Well, for a long time I have wanted to set up an AP to be on my roof. The AP in the house works fine, but if I am outside in the garden (or in front of my place in one of the cafes) during hot summer months, I can't get a wifi signal. As such I decided to place one of my AP's on the roof, just for those occasions.
Well, my "AP" as such is an old laptop running linux and hostap. Yes I know that it's not the most efficient thing to use, but it was free. Anyway, PoE is actually an official standard, namely IEEE 802.3af. We will be using the same cabling as the standard, but different voltages. This means that our PoE setup will not be compatible with official PoE equipment, but as this is just a single point-to-point link, it's not a big deal. What we will do is create two injectors, so that is looks a bit like this:
--------- | Network |-------. --------- | | --------- -------------- -------------- | PSU |----| PoE Injector |====[20m]====| PoE Injector | --------- -------------- -------------- | | | | -------------- | Access Point | --------------
The Network signals and the PSU power gets merged into a single CAT5e cable, via a PoE injector (what we will be making here) and this is sent along the cable for a certain length (I said 20 metres, but that was just an example, I don't know how much I will need yet). Once it reaches the AP, another PoE Injector will split the power and network signals, and send them to the AP as seperate lines.
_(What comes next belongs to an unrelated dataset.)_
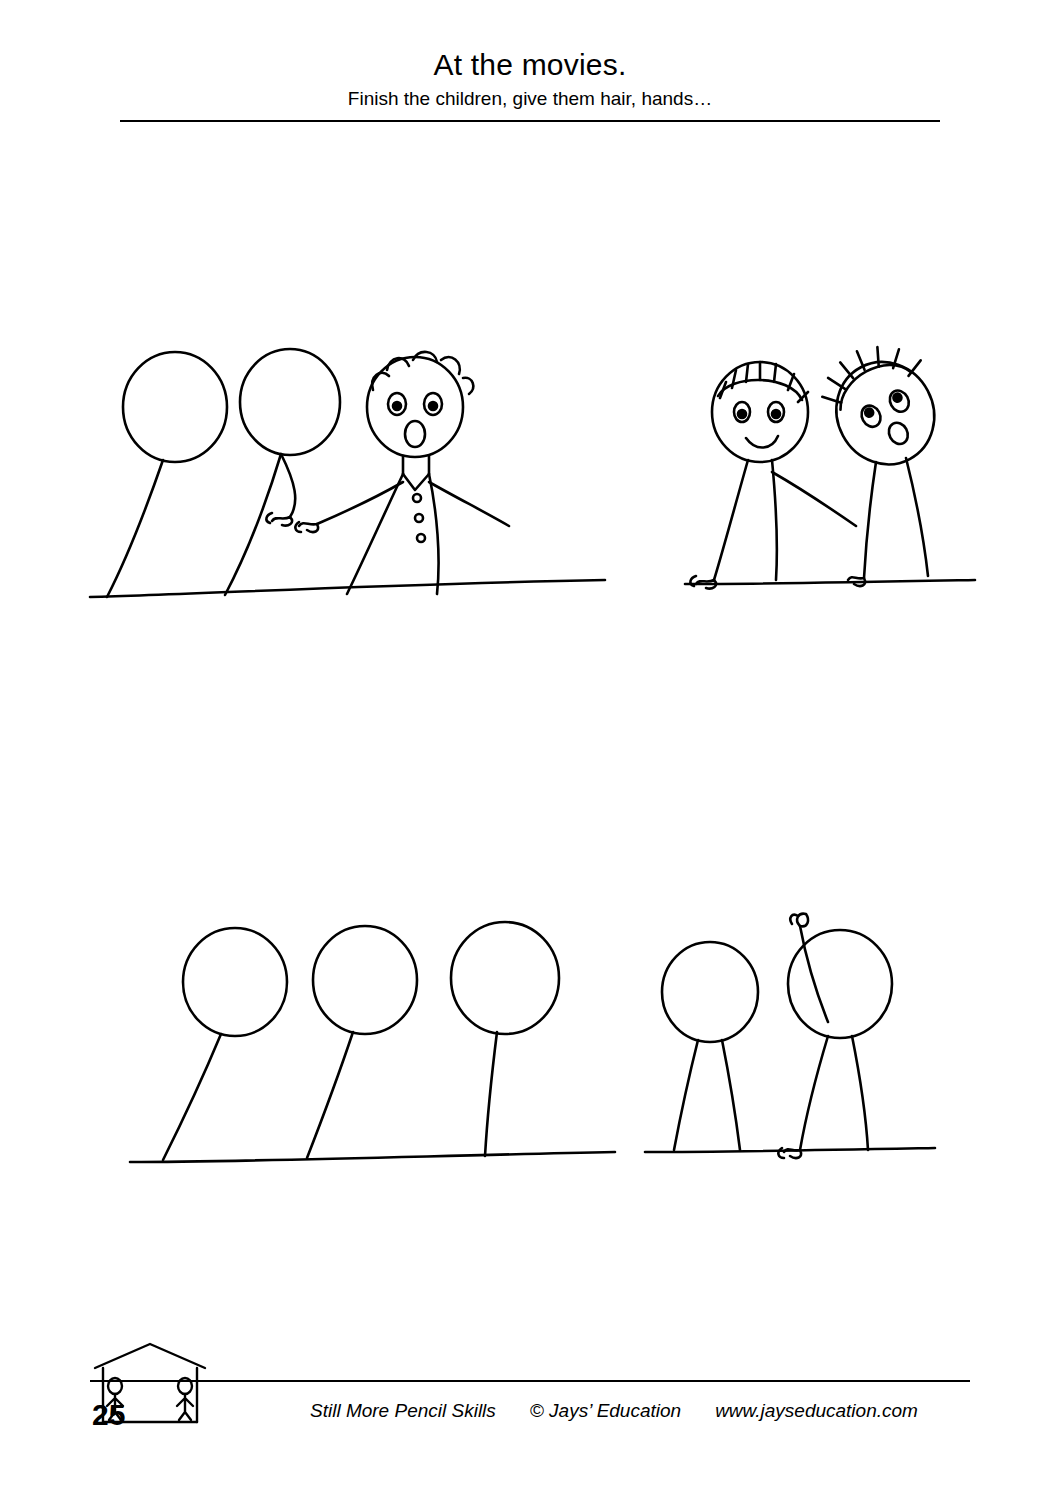At the movies.
Finish the children, give them hair, hands…
25
Still More Pencil Skills © Jays’ Educationwww.jayseducation.com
For the injectors, I'm going to modify normal ethernet extenders, which are two female ethernet sockets wired together, like so:
First step is to dissasemble the extender. Upon doing this I find out that they were nice enough to number the lines for me. We shall be using pins 4-5 for positive and 7-8 as negative (as specified in the standard).
Here are the two extenders after modification. In addition to connecting power to pins 4/5 & 7/8, I cut the same lines on the other side, to make sure no power gets into the switch and network card. For the power I decided on a thinkpad adapter (because I have loads of them kicking around from laptops I fixed/scrapped). It provides 19V@4A for a total of 76 Watts of power.
Because I cut the lines on one side of the extenders, I will have to label them so as to know which side provides the PoE output and which is plain ethernet. I reassembled the extenders and labeled each side accordingly. The final result can be seen here:
Now one of my worries were that of transmission losses. Cat5 cable is not very thick, which means that is has quite a high resistance. As power dissipated = I2R, the larger the current the more power is lost during transmission per metre, mostly as heat. In order to minimise losses the standard specifies a higher voltage (~50V) at low current (350mA). Unfortunately our hardware doesn't support 50V, so we are stuck with the 19V line with a higher current.
The laptop says it will draw 3.19A of power, but manufacturers always specify maximum power draw. This means that the laptop will probably only ever draw 3.19A of power when it's running at full tilt and charging the battery. In it's current role it doesn't have a battery (as it is shot) and it's load is always low, so it will probably never draw this much power.
Nether the less I'm keeping watch on how hot the cable gets (scientific I know, but my multimeter needs a new battery) and so far it only got a little warm during inital bootup. I'm going to continue to keep watch. I am using a 10m cable to reach up to my roof. Here is the laptop running via PoE and testing the network:
So far so good! The network works and the laptop gets power with no issues. Next job is to waterproof it and stick it on the roof.